Biotransformation of tetrachloroethene into harmless products


Prof. Christof Holliger, Katia Szynalski, Julien Maillard

Funding agency

Swiss National Science Foundation

Project period

May 1999 – April 2002


Prof. W. Hagen, TU Delft, The Netherlands ; Prof. J. Fontecilla, IBS/LCCP, Grenoble, France


This project investigated two quite different topics involved in biotransformation of tetrachloroethene into harmless products. One topic concerned the enrichment and characterization of chloroethene-dechlorinating consortia, the other the genetic and biochemical characterization of the tetrachloroethene reductive dehalogenase of Dehalobacter restrictus.

Research on the first topic put special emphasis on dechlorination of dichloroethene (DCE) and vinyl chloride (VC) and investigated three main objectives, namely (i) the investigation of the composition of tetrachloroethene (PCE)-dechlorinating microbial communities of environmental samples, (ii) the enrichment of dechlorinating activity on PCE, TCE, DCE and VC and following the population dynamics, and (iii) the isolation and characterization of DCE-and VC-dechlorinating microorganisms.

Research on the second topic that started only in the middle of the project period concentrated on the isolation and characterization of the PCE reductive dehalogenase genes of Dehalobacter restrictus.


Environmental sample from 10 different locations have been collected and used as inocula for enrichments on tetrachloroethene (PCE).

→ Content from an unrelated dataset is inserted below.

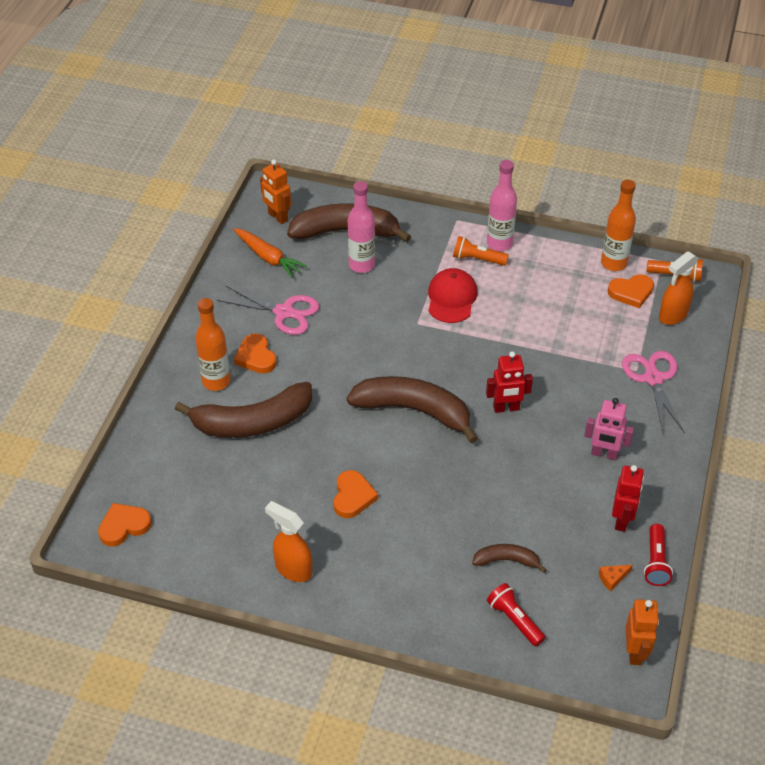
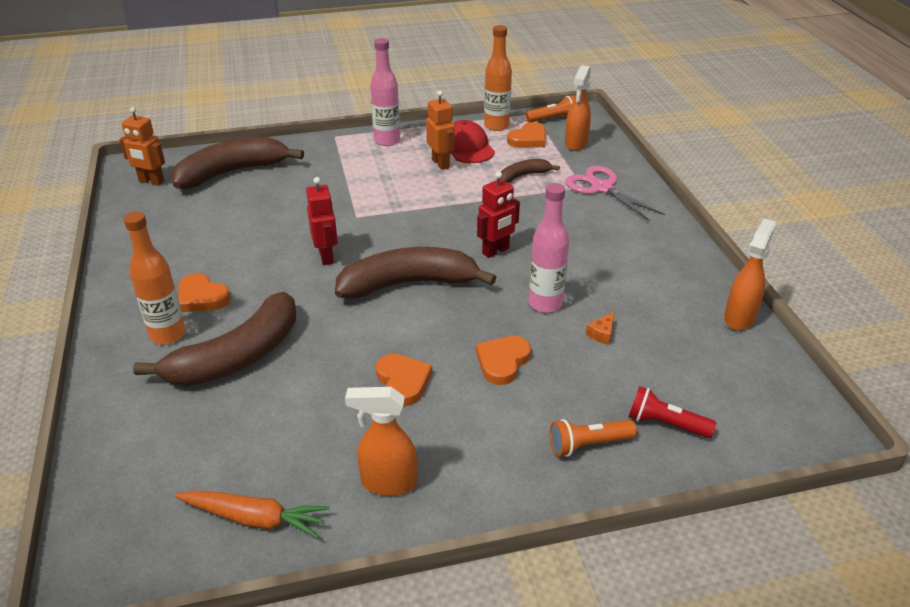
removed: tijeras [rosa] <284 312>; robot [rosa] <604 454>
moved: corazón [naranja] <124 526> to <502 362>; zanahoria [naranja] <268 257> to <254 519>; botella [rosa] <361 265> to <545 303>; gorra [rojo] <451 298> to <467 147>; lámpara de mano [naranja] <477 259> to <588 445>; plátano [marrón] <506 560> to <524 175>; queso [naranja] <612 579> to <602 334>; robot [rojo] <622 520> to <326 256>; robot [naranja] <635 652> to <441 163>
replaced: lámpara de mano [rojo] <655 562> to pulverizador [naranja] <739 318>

The electron donor supplied was a mixture of seven compounds (formate, acetate, propionate, butyrate, ethanol, lactate, pyruvate) and was added once a week over a period of several months. PCE dechlorination was followed by measuring the increase in chloride in the specially designed low-chloride content medium. PCE dechlorination was found in all enrichment cultures. However, the patterns of dechlorination were different. In nine of the twenty-three tested samples dechlorination stopped at cis-1,2-dichloroethene, in seven at vinyl chloride, and in seven complete dechlorination was found. Dechlorination rates calculated from the chloride production was quite similar in the majority of the enrichment cultures and were about 150 μM per day. Only one culture dechlorinated at significantly higher rates (250 μM per day). The dechlorination activity could be successfully transferred.

A detailed analysis of original environmental samples and samples of the enrichments with PCR primers specific for the detection of the genus Dehalococcoides revealed that in five samples where dechlorination to vinyl chloride or ethene has been found this genus was really present. More interestingly, in nine enrichments where dechlorination beyond dichloroethene occurred Dehalococcoides was not detected.

In addition, enrichment cultures with four different inocula have been set in on all different chloroethenes with three different substrate mixtures. The identity of the bacteria involved in the dechlorination activity in the enrichments was investigated by the use of molecular probes specific for already known chloroethene-dechlorinating bacteria such as Dehalococcoides sp., Dehalobacter restrictus, Desulfuromonas sp., Dehalospirillum multivorans and Desulfitobacterium sp. In none of the samples Dehalospirillum multivorans was detected, Desulfitobacterium sp. and Dehalobacter restrictus were found in enrichments of three inocula, Dehalococcoides sp. in enrichments of all four.

The comparison of the sequence of a 1.1kb PCR product obtained from genomic DNA of Dehalobacter restrictus with the sequence of the pceA gene of Desulfitobacterium sp. strain PCE-S revealed that they were almost identical. Based on this information, PCR primers were designed allowing the amplification of the genes pceA and pceB of D. restrictus. The sequences of both genes were almost identical with the sequences of strain PCE-S. PCR with the same primers on Desulfitobacterium frappieri strain TCE1 gave also a product containing the two genes pceA and pceB with again almost identical sequences. A recently published sequence of the reductive dehalogenase of another Desulfitobacterium strain isolated in Japan was also almost identical with the other three isolated from three different strains from two different genera. We have apparently discovered here a gene family that the different bacteria might have acquired by horizontal gene transfer.